When the passed-out person lies down, normal blood flow is restored and consciousness returns. Lying down quickens the revival because blood flowing from the legs to the heart, and from the heart to the brain, no longer has to work against gravity.
Usually, the brief interruption of circulation to the head is not harmful. But in an older person it could cause a stroke. And regardless of age, if the victim is not allowed to lie down quickly enough, the lack of blood flow to the brain could become dangerous. There have been rare reports of cases where people died after losing consciousness and not being in a position to fall down -- for example, if they passed out in a phone booth or in the crush of a crowd.
Sometimes the moon appears much larger in the sky -- especially when it's near the horizon -- than at other times. Why is this? I was told by a friend that "they" don't really understand why it happens. Is this true, or do "they" have an answer?
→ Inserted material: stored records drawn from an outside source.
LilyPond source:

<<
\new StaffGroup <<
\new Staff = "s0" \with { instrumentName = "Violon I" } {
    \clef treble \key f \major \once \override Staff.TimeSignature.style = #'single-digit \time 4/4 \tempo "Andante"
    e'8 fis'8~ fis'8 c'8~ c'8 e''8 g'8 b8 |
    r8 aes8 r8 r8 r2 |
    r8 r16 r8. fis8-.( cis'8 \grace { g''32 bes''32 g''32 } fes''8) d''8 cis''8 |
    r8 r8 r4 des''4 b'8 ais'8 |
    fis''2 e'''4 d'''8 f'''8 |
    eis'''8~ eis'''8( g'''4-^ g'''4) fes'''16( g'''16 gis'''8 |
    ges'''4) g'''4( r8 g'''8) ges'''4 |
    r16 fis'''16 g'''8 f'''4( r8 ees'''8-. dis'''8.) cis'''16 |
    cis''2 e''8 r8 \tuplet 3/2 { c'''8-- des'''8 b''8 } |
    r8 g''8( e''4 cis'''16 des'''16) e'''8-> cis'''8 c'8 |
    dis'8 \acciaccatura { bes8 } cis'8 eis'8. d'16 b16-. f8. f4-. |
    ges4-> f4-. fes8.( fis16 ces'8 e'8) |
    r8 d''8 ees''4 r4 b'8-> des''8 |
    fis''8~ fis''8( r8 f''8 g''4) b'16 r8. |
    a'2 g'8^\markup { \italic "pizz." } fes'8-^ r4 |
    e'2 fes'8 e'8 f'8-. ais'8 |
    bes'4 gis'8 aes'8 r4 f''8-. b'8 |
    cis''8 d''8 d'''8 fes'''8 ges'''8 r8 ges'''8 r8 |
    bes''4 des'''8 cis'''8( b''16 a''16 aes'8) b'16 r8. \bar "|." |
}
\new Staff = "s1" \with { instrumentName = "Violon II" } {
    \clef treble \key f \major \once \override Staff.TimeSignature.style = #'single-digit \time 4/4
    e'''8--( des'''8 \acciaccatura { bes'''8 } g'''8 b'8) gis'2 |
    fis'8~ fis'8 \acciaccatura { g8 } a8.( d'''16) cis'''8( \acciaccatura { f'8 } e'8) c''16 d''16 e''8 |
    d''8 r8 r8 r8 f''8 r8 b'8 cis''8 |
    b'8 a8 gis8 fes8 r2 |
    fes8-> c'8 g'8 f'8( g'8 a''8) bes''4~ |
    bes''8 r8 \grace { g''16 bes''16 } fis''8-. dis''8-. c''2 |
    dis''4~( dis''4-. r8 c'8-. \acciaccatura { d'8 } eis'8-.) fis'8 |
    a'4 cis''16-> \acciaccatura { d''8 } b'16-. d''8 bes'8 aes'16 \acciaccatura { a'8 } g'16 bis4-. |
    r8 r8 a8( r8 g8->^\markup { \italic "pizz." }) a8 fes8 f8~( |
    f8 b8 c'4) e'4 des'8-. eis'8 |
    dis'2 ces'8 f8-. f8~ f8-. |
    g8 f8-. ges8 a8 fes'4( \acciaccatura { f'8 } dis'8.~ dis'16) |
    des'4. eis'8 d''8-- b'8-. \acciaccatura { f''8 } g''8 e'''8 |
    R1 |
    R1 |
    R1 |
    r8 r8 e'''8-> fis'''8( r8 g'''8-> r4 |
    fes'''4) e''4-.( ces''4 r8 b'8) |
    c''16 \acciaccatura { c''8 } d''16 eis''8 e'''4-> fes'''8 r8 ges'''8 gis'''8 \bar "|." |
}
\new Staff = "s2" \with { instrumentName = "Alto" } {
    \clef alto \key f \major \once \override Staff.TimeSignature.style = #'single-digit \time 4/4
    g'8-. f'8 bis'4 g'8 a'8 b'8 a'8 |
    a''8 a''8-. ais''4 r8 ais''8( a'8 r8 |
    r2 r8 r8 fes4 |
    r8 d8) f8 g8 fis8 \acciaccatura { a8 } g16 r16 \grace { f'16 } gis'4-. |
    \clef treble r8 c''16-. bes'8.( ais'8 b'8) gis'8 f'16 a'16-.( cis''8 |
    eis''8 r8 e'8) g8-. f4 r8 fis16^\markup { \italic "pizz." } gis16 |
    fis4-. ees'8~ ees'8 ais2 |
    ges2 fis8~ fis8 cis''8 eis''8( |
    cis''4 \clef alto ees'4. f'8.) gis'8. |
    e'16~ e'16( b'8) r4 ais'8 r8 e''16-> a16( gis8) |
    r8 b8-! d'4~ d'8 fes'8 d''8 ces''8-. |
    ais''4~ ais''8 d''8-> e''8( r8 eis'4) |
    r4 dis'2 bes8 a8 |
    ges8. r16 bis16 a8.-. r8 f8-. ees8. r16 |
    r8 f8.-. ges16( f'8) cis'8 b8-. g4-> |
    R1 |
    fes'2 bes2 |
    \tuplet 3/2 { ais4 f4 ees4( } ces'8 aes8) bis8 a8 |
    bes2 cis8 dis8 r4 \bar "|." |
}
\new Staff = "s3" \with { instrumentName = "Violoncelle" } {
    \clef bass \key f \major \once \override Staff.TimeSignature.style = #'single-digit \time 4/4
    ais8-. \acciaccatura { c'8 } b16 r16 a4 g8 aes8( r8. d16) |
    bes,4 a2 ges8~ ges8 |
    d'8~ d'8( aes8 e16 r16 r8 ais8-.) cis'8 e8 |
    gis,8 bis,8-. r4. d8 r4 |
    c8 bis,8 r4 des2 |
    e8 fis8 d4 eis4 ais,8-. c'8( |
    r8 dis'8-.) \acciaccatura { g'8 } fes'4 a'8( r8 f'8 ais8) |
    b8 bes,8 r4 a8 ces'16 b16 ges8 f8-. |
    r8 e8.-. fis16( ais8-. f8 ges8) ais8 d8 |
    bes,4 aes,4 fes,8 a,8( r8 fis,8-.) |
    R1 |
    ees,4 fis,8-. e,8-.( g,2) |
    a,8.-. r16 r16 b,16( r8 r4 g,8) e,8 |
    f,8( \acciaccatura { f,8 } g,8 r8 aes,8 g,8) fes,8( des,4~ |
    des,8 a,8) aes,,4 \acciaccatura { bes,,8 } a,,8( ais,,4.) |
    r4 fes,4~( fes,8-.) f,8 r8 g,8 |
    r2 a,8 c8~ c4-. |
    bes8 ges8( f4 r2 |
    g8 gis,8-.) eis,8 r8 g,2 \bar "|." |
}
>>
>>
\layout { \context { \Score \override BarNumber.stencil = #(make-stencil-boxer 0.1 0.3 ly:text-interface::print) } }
"They" have a definitive answer, but you're not going to like it: It's all in your head. Most folks will swear that a full moon rising on the horizon is about 50 percent to 75 percent larger than when it's directly overhead. Wrong. The moon takes up the same amount of the sky (about .52 degrees of arc as seen by you) no matter where it is.
If our heads were labeled like car mirrors, we'd have to wear warning signs saying "objects in this brain appear larger than they are."
You can prove this to yourself by taking time-lapse photos as the moon rises. Or you can look at it through a tube. Note that the space it occupies inside the tube doesn't change as it climbs higher in the sky. In fact, the easiest way to destroy the "moon illusion" instantly is to curl your hand into a tunnel and look at the rising moon through the hole: It immediately seems to shrink.
As for what screwball mechanism causes this illusion -- which sages have been chewing on for at least 3,000 years -- nobody is sure. There are a dozen different explanations, most involving the way we perceive size in perspective and the way we construe the shape of the night sky.
As the illustration shows, things that appear farther away in perspective usually seem larger to us. (Both black rectangles are exactly the same size.) Moreover, we apparently perceive the night sky as a very shallow arch, much more like the ceiling of a room than a hollow half-sphere. As a result, the moon at zenith seems small to us because we "see" it as if it were closer than it is when it's on the horizon. In fact, the distance is the same.
To get a good sampling of various theories, search the Internet for the phrase "moon illusion" and avoid the lunatics.
How do spiders often spin webs attaching ends to spaces 10 to 20 feet apart?
Philip D. Reed
The answer, my friend, is blowin' in the wind. Suppose you're a spider faced with the task of stringing a horizontal "bridge line," as arachnophiles call the top support strand on that kind of web, across a six- or eight-foot-wide opening in the forest. You've got two choices.
One is the costly pay-as-you-go option: If there is sufficient foliage forming an arch over the gap you need to cross, you can fasten one end of your silk strand to a solid spot and then creep up and across the leafy arc, spinning out silk as you go and being extremely careful that the stuff doesn't stick to anything. Then when you finally reach the other side, you can take up the slack and tighten your line. (Typically, spiders eat the surplus silk, recycling those fantastically strong polymers.)
The other, and vastly more attractive, option is the airborne scheme. Instead of running your eight legs off, you just sit on a leaf or twig and squirt out a very lightweight strand of silk. (Many orb-web spiders can make seven separate kinds of different strength and stickiness.) When the wind catches the silk, it blows it over to the other side of the gap. If it sticks there, then all you have to do is tiptoe across this temporary bridge, simultaneously spinning out a strong line that will become the final top support of your web. Once you're on the other side, you snug up the line and tie it off. Voila. The first stage of your combined game snare and dinette is finished.